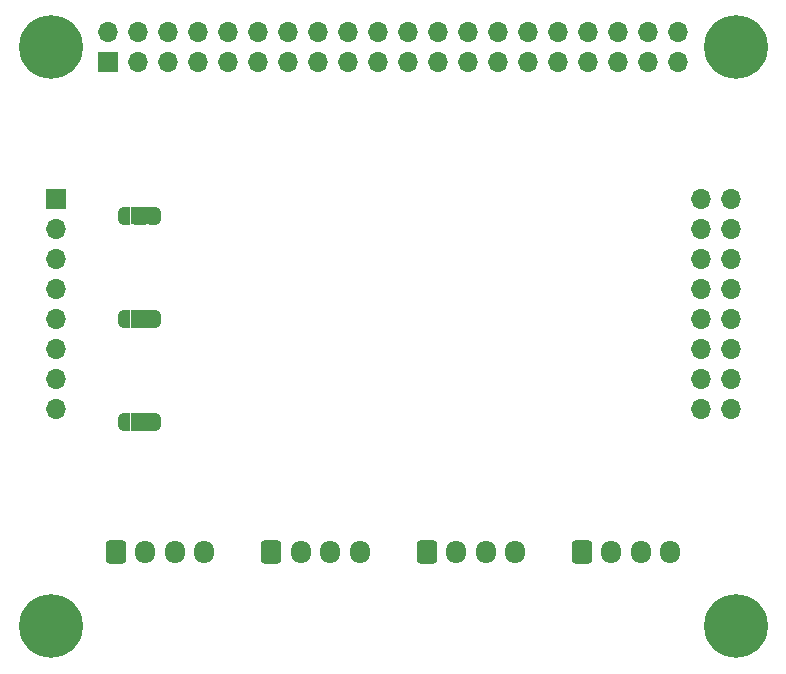
<source format=gbr>
%TF.GenerationSoftware,KiCad,Pcbnew,9.0.0*%
%TF.CreationDate,2025-04-05T00:09:13-04:00*%
%TF.ProjectId,KXR_pi_hat_v0.2,4b58525f-7069-45f6-9861-745f76302e32,rev?*%
%TF.SameCoordinates,Original*%
%TF.FileFunction,Soldermask,Bot*%
%TF.FilePolarity,Negative*%
%FSLAX46Y46*%
G04 Gerber Fmt 4.6, Leading zero omitted, Abs format (unit mm)*
G04 Created by KiCad (PCBNEW 9.0.0) date 2025-04-05 00:09:13*
%MOMM*%
%LPD*%
G01*
G04 APERTURE LIST*
G04 Aperture macros list*
%AMRoundRect*
0 Rectangle with rounded corners*
0 $1 Rounding radius*
0 $2 $3 $4 $5 $6 $7 $8 $9 X,Y pos of 4 corners*
0 Add a 4 corners polygon primitive as box body*
4,1,4,$2,$3,$4,$5,$6,$7,$8,$9,$2,$3,0*
0 Add four circle primitives for the rounded corners*
1,1,$1+$1,$2,$3*
1,1,$1+$1,$4,$5*
1,1,$1+$1,$6,$7*
1,1,$1+$1,$8,$9*
0 Add four rect primitives between the rounded corners*
20,1,$1+$1,$2,$3,$4,$5,0*
20,1,$1+$1,$4,$5,$6,$7,0*
20,1,$1+$1,$6,$7,$8,$9,0*
20,1,$1+$1,$8,$9,$2,$3,0*%
%AMFreePoly0*
4,1,23,0.550000,-0.750000,0.000000,-0.750000,0.000000,-0.745722,-0.065263,-0.745722,-0.191342,-0.711940,-0.304381,-0.646677,-0.396677,-0.554381,-0.461940,-0.441342,-0.495722,-0.315263,-0.495722,-0.250000,-0.500000,-0.250000,-0.500000,0.250000,-0.495722,0.250000,-0.495722,0.315263,-0.461940,0.441342,-0.396677,0.554381,-0.304381,0.646677,-0.191342,0.711940,-0.065263,0.745722,0.000000,0.745722,
0.000000,0.750000,0.550000,0.750000,0.550000,-0.750000,0.550000,-0.750000,$1*%
%AMFreePoly1*
4,1,23,0.000000,0.745722,0.065263,0.745722,0.191342,0.711940,0.304381,0.646677,0.396677,0.554381,0.461940,0.441342,0.495722,0.315263,0.495722,0.250000,0.500000,0.250000,0.500000,-0.250000,0.495722,-0.250000,0.495722,-0.315263,0.461940,-0.441342,0.396677,-0.554381,0.304381,-0.646677,0.191342,-0.711940,0.065263,-0.745722,0.000000,-0.745722,0.000000,-0.750000,-0.550000,-0.750000,
-0.550000,0.750000,0.000000,0.750000,0.000000,0.745722,0.000000,0.745722,$1*%
G04 Aperture macros list end*
%ADD10C,5.400000*%
%ADD11R,1.700000X1.700000*%
%ADD12O,1.700000X1.700000*%
%ADD13RoundRect,0.250000X-0.600000X-0.725000X0.600000X-0.725000X0.600000X0.725000X-0.600000X0.725000X0*%
%ADD14O,1.700000X1.950000*%
%ADD15FreePoly0,0.000000*%
%ADD16R,1.000000X1.500000*%
%ADD17FreePoly1,0.000000*%
G04 APERTURE END LIST*
%TO.C,PDWN*%
G36*
X70300000Y-97250000D02*
G01*
X71800000Y-97250000D01*
X71800000Y-95750000D01*
X70300000Y-95750000D01*
X70300000Y-97250000D01*
G37*
%TO.C,DRDY*%
G36*
X70300000Y-88500000D02*
G01*
X71800000Y-88500000D01*
X71800000Y-87000000D01*
X70300000Y-87000000D01*
X70300000Y-88500000D01*
G37*
%TO.C,CS*%
G36*
X70300000Y-106000000D02*
G01*
X71800000Y-106000000D01*
X71800000Y-104500000D01*
X70300000Y-104500000D01*
X70300000Y-106000000D01*
G37*
%TD*%
D10*
%TO.C,REF\u002A\u002A*%
X121500000Y-73500000D03*
%TD*%
D11*
%TO.C,ADS1256 Breakout*%
X63925000Y-86365000D03*
D12*
X63925000Y-88905000D03*
X63925000Y-91445000D03*
X63925000Y-93985000D03*
X63925000Y-96525000D03*
X63925000Y-99065000D03*
X63925000Y-101605000D03*
X63925000Y-104145000D03*
X118535000Y-86380000D03*
X121075000Y-86380000D03*
X118535000Y-88920000D03*
X121075000Y-88920000D03*
X118535000Y-91460000D03*
X121075000Y-91460000D03*
X118535000Y-94000000D03*
X121075000Y-94000000D03*
X118535000Y-96540000D03*
X121075000Y-96540000D03*
X118535000Y-99080000D03*
X121075000Y-99080000D03*
X118535000Y-101620000D03*
X121075000Y-101620000D03*
X118535000Y-104160000D03*
X121075000Y-104160000D03*
%TD*%
D13*
%TO.C,J1*%
X69025000Y-116250000D03*
D14*
X71525000Y-116250000D03*
X74025000Y-116250000D03*
X76525000Y-116250000D03*
%TD*%
D10*
%TO.C,REF\u002A\u002A*%
X63500000Y-73500000D03*
%TD*%
D13*
%TO.C,J4*%
X108475000Y-116250000D03*
D14*
X110975000Y-116250000D03*
X113475000Y-116250000D03*
X115975000Y-116250000D03*
%TD*%
D10*
%TO.C,REF\u002A\u002A*%
X63500000Y-122500000D03*
%TD*%
%TO.C,REF\u002A\u002A*%
X121500000Y-122500000D03*
%TD*%
D13*
%TO.C,J2*%
X82175000Y-116250000D03*
D14*
X84675000Y-116250000D03*
X87175000Y-116250000D03*
X89675000Y-116250000D03*
%TD*%
D13*
%TO.C,J3*%
X95325000Y-116250000D03*
D14*
X97825000Y-116250000D03*
X100325000Y-116250000D03*
X102825000Y-116250000D03*
%TD*%
D15*
%TO.C,PDWN*%
X69750000Y-96500000D03*
D16*
X71050000Y-96500000D03*
D17*
X72350000Y-96500000D03*
%TD*%
D15*
%TO.C,DRDY*%
X69750000Y-87750000D03*
D16*
X71050000Y-87750000D03*
D17*
X72350000Y-87750000D03*
%TD*%
D15*
%TO.C,CS*%
X69750000Y-105250000D03*
D16*
X71050000Y-105250000D03*
D17*
X72350000Y-105250000D03*
%TD*%
D11*
%TO.C,U1*%
X68365000Y-74770000D03*
D12*
X68365000Y-72230000D03*
X70905000Y-74770000D03*
X70905000Y-72230000D03*
X73445000Y-74770000D03*
X73445000Y-72230000D03*
X75985000Y-74770000D03*
X75985000Y-72230000D03*
X78525000Y-74770000D03*
X78525000Y-72230000D03*
X81065000Y-74770000D03*
X81065000Y-72230000D03*
X83605000Y-74770000D03*
X83605000Y-72230000D03*
X86145000Y-74770000D03*
X86145000Y-72230000D03*
X88685000Y-74770000D03*
X88685000Y-72230000D03*
X91225000Y-74770000D03*
X91225000Y-72230000D03*
X93765000Y-74770000D03*
X93765000Y-72230000D03*
X96305000Y-74770000D03*
X96305000Y-72230000D03*
X98845000Y-74770000D03*
X98845000Y-72230000D03*
X101385000Y-74770000D03*
X101385000Y-72230000D03*
X103925000Y-74770000D03*
X103925000Y-72230000D03*
X106465000Y-74770000D03*
X106465000Y-72230000D03*
X109005000Y-74770000D03*
X109005000Y-72230000D03*
X111545000Y-74770000D03*
X111545000Y-72230000D03*
X114085000Y-74770000D03*
X114085000Y-72230000D03*
X116625000Y-74770000D03*
X116625000Y-72230000D03*
%TD*%
M02*

</source>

● ● ●

[EXERCISE OBJECTIVE]:
Determine how many lines of the listing above include the word "primitives", then write only that number.

[TASK RESPONSE]:
2